Could you copy exactly the line that contains "Identify the document" and every line after it to the end of the records, and nothing more?

Data for this task section start

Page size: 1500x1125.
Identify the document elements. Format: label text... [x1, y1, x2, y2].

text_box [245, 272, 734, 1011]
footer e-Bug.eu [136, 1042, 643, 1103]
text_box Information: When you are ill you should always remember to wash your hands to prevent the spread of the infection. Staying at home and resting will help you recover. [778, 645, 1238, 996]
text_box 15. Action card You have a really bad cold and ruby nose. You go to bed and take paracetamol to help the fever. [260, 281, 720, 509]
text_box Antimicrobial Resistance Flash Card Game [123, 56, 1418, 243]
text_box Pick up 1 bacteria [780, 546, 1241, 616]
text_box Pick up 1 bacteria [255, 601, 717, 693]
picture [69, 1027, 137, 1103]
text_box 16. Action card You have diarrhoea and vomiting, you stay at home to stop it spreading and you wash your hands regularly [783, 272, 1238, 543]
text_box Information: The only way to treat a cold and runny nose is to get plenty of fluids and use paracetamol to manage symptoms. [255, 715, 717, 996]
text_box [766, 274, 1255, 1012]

Data for this task section end

▸ Result for this exercise:
Identify the document elements. Format: label text... [x1, y1, x2, y2].

text_box [245, 272, 734, 1011]
footer e-Bug.eu [136, 1042, 643, 1103]
text_box Information: When you are ill you should always remember to wash your hands to prevent the spread of the infection. Staying at home and resting will help you recover. [778, 645, 1238, 996]
text_box 15. Action card You have a really bad cold and ruby nose. You go to bed and take paracetamol to help the fever. [260, 281, 720, 509]
text_box Antimicrobial Resistance Flash Card Game [123, 56, 1418, 243]
text_box Pick up 1 bacteria [780, 546, 1241, 616]
text_box Pick up 1 bacteria [255, 601, 717, 693]
picture [69, 1027, 137, 1103]
text_box 16. Action card You have diarrhoea and vomiting, you stay at home to stop it spreading and you wash your hands regularly [783, 272, 1238, 543]
text_box Information: The only way to treat a cold and runny nose is to get plenty of fluids and use paracetamol to manage symptoms. [255, 715, 717, 996]
text_box [766, 274, 1255, 1012]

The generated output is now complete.